### Exercise directions
Edit the data from the start through the line containing "A1 - Loncin" by putting "length" wherever "duration" appears, and output those lines with nothing else altered.

### Records for this task
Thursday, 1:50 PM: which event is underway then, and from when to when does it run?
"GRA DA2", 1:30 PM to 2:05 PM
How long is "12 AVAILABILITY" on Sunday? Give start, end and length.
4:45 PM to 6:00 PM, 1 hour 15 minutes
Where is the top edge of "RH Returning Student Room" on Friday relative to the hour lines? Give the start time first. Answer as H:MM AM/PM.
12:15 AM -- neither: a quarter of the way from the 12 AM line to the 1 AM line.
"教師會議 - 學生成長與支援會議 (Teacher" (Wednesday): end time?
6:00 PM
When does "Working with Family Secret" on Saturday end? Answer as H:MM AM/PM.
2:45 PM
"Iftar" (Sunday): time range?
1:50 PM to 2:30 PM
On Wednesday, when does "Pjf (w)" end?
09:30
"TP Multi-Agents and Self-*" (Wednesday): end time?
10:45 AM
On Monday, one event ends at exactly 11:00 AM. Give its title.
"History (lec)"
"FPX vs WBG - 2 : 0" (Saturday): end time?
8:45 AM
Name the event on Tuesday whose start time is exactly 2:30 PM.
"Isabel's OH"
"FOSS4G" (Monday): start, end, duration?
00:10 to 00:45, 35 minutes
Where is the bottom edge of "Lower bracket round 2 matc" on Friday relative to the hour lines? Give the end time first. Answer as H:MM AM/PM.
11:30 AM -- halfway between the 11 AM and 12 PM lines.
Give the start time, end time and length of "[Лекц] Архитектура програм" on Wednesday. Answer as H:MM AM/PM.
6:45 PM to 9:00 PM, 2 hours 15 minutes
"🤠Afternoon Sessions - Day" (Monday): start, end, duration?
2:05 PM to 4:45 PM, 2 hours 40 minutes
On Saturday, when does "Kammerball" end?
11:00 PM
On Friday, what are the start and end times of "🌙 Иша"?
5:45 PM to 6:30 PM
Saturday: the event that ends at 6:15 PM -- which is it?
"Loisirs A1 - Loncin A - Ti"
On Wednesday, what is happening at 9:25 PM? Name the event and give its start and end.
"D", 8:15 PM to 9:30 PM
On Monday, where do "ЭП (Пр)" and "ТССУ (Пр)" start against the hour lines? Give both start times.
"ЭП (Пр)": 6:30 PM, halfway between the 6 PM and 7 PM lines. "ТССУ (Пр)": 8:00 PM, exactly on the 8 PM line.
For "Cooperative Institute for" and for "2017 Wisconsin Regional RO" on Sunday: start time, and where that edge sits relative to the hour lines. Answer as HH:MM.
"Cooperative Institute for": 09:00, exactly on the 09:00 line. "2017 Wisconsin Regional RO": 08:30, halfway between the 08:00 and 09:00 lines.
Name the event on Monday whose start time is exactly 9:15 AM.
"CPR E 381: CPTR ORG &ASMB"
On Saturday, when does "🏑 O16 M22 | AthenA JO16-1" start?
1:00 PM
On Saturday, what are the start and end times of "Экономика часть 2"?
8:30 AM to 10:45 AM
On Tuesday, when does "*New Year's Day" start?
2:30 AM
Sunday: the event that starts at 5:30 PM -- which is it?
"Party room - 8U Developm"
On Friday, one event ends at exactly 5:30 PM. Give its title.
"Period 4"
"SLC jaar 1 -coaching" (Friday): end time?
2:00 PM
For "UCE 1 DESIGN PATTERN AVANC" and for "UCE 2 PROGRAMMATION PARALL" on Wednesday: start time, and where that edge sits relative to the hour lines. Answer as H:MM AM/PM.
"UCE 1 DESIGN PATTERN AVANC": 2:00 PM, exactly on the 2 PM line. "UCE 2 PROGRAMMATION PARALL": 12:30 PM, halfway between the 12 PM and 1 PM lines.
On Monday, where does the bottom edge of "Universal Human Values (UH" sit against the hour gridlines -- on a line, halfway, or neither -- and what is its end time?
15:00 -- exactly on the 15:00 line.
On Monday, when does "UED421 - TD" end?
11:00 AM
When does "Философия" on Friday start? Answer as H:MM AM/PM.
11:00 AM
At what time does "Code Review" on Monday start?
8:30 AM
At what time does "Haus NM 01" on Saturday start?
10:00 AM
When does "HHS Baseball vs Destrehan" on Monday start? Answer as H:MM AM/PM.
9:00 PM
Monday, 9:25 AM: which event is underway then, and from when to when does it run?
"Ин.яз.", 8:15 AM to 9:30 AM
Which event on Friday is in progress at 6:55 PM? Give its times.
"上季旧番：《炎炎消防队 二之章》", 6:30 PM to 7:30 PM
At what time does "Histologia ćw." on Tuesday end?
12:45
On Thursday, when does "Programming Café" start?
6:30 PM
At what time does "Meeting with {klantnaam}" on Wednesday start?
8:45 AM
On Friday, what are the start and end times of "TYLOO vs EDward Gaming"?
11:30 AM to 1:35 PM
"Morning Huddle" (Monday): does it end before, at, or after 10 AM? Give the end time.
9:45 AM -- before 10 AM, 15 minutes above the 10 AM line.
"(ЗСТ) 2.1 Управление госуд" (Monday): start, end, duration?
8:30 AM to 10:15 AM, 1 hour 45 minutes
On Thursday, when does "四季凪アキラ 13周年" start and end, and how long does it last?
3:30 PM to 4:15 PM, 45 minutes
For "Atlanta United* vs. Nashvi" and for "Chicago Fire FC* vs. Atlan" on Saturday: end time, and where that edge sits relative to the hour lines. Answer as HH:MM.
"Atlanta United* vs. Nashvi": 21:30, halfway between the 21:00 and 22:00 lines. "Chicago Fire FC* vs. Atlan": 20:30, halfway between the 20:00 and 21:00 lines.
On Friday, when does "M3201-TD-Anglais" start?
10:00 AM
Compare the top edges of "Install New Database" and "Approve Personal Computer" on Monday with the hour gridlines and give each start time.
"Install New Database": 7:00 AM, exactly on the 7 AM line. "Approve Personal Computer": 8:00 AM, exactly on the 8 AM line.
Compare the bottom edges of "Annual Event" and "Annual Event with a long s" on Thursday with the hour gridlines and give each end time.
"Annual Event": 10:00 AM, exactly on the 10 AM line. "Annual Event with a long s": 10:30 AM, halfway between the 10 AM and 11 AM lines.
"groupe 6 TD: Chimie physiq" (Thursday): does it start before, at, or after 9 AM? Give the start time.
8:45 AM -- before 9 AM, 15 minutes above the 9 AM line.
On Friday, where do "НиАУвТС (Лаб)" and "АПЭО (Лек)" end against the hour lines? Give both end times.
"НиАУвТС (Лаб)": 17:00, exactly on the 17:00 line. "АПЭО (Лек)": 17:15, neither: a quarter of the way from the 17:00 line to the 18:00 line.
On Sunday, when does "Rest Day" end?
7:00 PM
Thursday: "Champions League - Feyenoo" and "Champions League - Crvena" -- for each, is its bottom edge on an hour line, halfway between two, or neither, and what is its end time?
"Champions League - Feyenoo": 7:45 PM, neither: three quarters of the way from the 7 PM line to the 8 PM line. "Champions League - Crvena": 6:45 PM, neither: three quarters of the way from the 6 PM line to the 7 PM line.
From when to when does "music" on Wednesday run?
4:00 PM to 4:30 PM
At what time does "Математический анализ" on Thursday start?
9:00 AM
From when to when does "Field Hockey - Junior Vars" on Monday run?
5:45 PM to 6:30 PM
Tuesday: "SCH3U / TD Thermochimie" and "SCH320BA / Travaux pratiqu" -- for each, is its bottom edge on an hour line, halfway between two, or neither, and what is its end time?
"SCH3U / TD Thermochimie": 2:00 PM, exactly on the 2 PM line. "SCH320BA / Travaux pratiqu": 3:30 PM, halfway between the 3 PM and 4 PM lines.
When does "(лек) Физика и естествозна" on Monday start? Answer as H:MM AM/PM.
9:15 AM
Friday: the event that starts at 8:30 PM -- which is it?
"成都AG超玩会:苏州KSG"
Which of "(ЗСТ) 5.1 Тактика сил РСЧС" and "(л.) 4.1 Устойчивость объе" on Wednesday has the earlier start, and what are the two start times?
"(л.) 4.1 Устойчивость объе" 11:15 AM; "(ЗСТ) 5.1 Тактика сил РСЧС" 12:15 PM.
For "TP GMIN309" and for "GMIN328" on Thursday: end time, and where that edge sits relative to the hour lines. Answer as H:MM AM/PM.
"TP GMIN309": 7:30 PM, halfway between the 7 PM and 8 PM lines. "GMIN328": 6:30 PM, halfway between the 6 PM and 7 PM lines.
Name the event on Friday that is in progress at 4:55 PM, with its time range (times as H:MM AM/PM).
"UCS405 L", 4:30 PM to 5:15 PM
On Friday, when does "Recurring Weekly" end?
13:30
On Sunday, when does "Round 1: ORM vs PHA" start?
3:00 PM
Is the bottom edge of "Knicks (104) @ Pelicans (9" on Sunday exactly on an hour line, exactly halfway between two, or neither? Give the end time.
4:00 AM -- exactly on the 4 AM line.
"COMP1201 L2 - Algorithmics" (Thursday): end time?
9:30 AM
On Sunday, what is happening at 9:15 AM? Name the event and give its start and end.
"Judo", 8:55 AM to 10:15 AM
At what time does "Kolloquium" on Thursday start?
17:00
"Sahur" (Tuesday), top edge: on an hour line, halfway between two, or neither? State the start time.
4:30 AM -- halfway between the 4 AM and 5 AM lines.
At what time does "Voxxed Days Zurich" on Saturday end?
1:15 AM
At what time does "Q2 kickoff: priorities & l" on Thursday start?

### Solution for this problem
Thursday, 1:50 PM: which event is underway then, and from when to when does it run?
"GRA DA2", 1:30 PM to 2:05 PM
How long is "12 AVAILABILITY" on Sunday? Give start, end and length.
4:45 PM to 6:00 PM, 1 hour 15 minutes
Where is the top edge of "RH Returning Student Room" on Friday relative to the hour lines? Give the start time first. Answer as H:MM AM/PM.
12:15 AM -- neither: a quarter of the way from the 12 AM line to the 1 AM line.
"教師會議 - 學生成長與支援會議 (Teacher" (Wednesday): end time?
6:00 PM
When does "Working with Family Secret" on Saturday end? Answer as H:MM AM/PM.
2:45 PM
"Iftar" (Sunday): time range?
1:50 PM to 2:30 PM
On Wednesday, when does "Pjf (w)" end?
09:30
"TP Multi-Agents and Self-*" (Wednesday): end time?
10:45 AM
On Monday, one event ends at exactly 11:00 AM. Give its title.
"History (lec)"
"FPX vs WBG - 2 : 0" (Saturday): end time?
8:45 AM
Name the event on Tuesday whose start time is exactly 2:30 PM.
"Isabel's OH"
"FOSS4G" (Monday): start, end, length?
00:10 to 00:45, 35 minutes
Where is the bottom edge of "Lower bracket round 2 matc" on Friday relative to the hour lines? Give the end time first. Answer as H:MM AM/PM.
11:30 AM -- halfway between the 11 AM and 12 PM lines.
Give the start time, end time and length of "[Лекц] Архитектура програм" on Wednesday. Answer as H:MM AM/PM.
6:45 PM to 9:00 PM, 2 hours 15 minutes
"🤠Afternoon Sessions - Day" (Monday): start, end, length?
2:05 PM to 4:45 PM, 2 hours 40 minutes
On Saturday, when does "Kammerball" end?
11:00 PM
On Friday, what are the start and end times of "🌙 Иша"?
5:45 PM to 6:30 PM
Saturday: the event that ends at 6:15 PM -- which is it?
"Loisirs A1 - Loncin A - Ti"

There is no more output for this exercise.